----- Provided data

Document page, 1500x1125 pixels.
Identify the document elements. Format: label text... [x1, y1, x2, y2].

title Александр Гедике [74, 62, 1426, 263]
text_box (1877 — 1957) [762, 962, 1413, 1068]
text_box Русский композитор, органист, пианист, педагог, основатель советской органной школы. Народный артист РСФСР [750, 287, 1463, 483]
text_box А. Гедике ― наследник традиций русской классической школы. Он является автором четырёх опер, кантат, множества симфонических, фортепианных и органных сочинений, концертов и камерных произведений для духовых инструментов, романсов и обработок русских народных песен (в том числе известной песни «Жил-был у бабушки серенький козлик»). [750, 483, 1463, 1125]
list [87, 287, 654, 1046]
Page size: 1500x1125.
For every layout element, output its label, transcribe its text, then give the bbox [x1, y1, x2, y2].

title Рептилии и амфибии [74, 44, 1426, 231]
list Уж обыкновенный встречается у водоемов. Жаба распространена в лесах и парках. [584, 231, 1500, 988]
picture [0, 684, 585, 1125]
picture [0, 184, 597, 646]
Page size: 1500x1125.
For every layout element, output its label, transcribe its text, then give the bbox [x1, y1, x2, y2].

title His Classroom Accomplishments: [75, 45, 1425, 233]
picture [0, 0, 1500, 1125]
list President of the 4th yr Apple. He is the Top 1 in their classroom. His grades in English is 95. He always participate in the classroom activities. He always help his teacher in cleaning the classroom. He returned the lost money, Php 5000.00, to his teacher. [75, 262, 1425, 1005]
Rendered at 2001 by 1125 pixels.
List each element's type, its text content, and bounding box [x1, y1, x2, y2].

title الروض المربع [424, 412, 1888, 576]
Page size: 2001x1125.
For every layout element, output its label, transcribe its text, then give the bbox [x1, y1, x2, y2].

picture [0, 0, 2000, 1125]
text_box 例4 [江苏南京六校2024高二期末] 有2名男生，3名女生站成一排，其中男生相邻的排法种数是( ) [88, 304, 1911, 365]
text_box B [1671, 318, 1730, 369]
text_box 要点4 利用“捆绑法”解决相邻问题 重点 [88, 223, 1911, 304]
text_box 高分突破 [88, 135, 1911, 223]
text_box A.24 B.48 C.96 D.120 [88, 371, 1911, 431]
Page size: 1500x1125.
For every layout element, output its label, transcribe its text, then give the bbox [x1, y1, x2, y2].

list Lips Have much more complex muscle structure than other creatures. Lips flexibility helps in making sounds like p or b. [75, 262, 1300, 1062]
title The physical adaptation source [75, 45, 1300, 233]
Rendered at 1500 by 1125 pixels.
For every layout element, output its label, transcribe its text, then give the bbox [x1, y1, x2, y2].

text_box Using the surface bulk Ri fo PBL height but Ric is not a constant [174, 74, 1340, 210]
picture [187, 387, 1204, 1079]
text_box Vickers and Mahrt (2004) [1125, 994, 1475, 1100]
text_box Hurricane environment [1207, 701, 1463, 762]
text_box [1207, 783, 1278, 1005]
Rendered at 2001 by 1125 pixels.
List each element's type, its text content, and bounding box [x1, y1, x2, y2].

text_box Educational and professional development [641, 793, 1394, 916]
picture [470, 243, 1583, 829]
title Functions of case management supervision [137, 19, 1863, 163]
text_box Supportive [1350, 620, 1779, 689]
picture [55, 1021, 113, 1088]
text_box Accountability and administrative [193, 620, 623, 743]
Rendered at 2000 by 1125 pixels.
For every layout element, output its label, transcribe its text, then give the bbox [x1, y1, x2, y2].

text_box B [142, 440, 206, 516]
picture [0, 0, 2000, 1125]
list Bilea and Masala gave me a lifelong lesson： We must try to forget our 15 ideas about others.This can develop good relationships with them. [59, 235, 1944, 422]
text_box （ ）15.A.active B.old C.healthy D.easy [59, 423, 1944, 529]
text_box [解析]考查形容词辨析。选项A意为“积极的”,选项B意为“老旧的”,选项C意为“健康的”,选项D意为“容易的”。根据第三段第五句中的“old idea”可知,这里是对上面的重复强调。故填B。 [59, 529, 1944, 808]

----------

## Task objective
What is needed is an exact transcription of every entry above.

## Task result
Document page, 1500x1125 pixels.
Identify the document elements. Format: label text... [x1, y1, x2, y2].

title Александр Гедике [74, 62, 1426, 263]
text_box (1877 — 1957) [762, 962, 1413, 1068]
text_box Русский композитор, органист, пианист, педагог, основатель советской органной школы. Народный артист РСФСР [750, 287, 1463, 483]
text_box А. Гедике ― наследник традиций русской классической школы. Он является автором четырёх опер, кантат, множества симфонических, фортепианных и органных сочинений, концертов и камерных произведений для духовых инструментов, романсов и обработок русских народных песен (в том числе известной песни «Жил-был у бабушки серенький козлик»). [750, 483, 1463, 1125]
list [87, 287, 654, 1046]
Page size: 1500x1125.
For every layout element, output its label, transcribe its text, then give the bbox [x1, y1, x2, y2].

title Рептилии и амфибии [74, 44, 1426, 231]
list Уж обыкновенный встречается у водоемов. Жаба распространена в лесах и парках. [584, 231, 1500, 988]
picture [0, 684, 585, 1125]
picture [0, 184, 597, 646]
Page size: 1500x1125.
For every layout element, output its label, transcribe its text, then give the bbox [x1, y1, x2, y2].

title His Classroom Accomplishments: [75, 45, 1425, 233]
picture [0, 0, 1500, 1125]
list President of the 4th yr Apple. He is the Top 1 in their classroom. His grades in English is 95. He always participate in the classroom activities. He always help his teacher in cleaning the classroom. He returned the lost money, Php 5000.00, to his teacher. [75, 262, 1425, 1005]
Rendered at 2001 by 1125 pixels.
List each element's type, its text content, and bounding box [x1, y1, x2, y2].

title الروض المربع [424, 412, 1888, 576]
Page size: 2001x1125.
For every layout element, output its label, transcribe its text, then give the bbox [x1, y1, x2, y2].

picture [0, 0, 2000, 1125]
text_box 例4 [江苏南京六校2024高二期末] 有2名男生，3名女生站成一排，其中男生相邻的排法种数是( ) [88, 304, 1911, 365]
text_box B [1671, 318, 1730, 369]
text_box 要点4 利用“捆绑法”解决相邻问题 重点 [88, 223, 1911, 304]
text_box 高分突破 [88, 135, 1911, 223]
text_box A.24 B.48 C.96 D.120 [88, 371, 1911, 431]
Page size: 1500x1125.
For every layout element, output its label, transcribe its text, then give the bbox [x1, y1, x2, y2].

list Lips Have much more complex muscle structure than other creatures. Lips flexibility helps in making sounds like p or b. [75, 262, 1300, 1062]
title The physical adaptation source [75, 45, 1300, 233]
Rendered at 1500 by 1125 pixels.
For every layout element, output its label, transcribe its text, then give the bbox [x1, y1, x2, y2].

text_box Using the surface bulk Ri fo PBL height but Ric is not a constant [174, 74, 1340, 210]
picture [187, 387, 1204, 1079]
text_box Vickers and Mahrt (2004) [1125, 994, 1475, 1100]
text_box Hurricane environment [1207, 701, 1463, 762]
text_box [1207, 783, 1278, 1005]
Rendered at 2001 by 1125 pixels.
List each element's type, its text content, and bounding box [x1, y1, x2, y2].

text_box Educational and professional development [641, 793, 1394, 916]
picture [470, 243, 1583, 829]
title Functions of case management supervision [137, 19, 1863, 163]
text_box Supportive [1350, 620, 1779, 689]
picture [55, 1021, 113, 1088]
text_box Accountability and administrative [193, 620, 623, 743]
Rendered at 2000 by 1125 pixels.
For every layout element, output its label, transcribe its text, then give the bbox [x1, y1, x2, y2].

text_box B [142, 440, 206, 516]
picture [0, 0, 2000, 1125]
list Bilea and Masala gave me a lifelong lesson： We must try to forget our 15 ideas about others.This can develop good relationships with them. [59, 235, 1944, 422]
text_box （ ）15.A.active B.old C.healthy D.easy [59, 423, 1944, 529]
text_box [解析]考查形容词辨析。选项A意为“积极的”,选项B意为“老旧的”,选项C意为“健康的”,选项D意为“容易的”。根据第三段第五句中的“old idea”可知,这里是对上面的重复强调。故填B。 [59, 529, 1944, 808]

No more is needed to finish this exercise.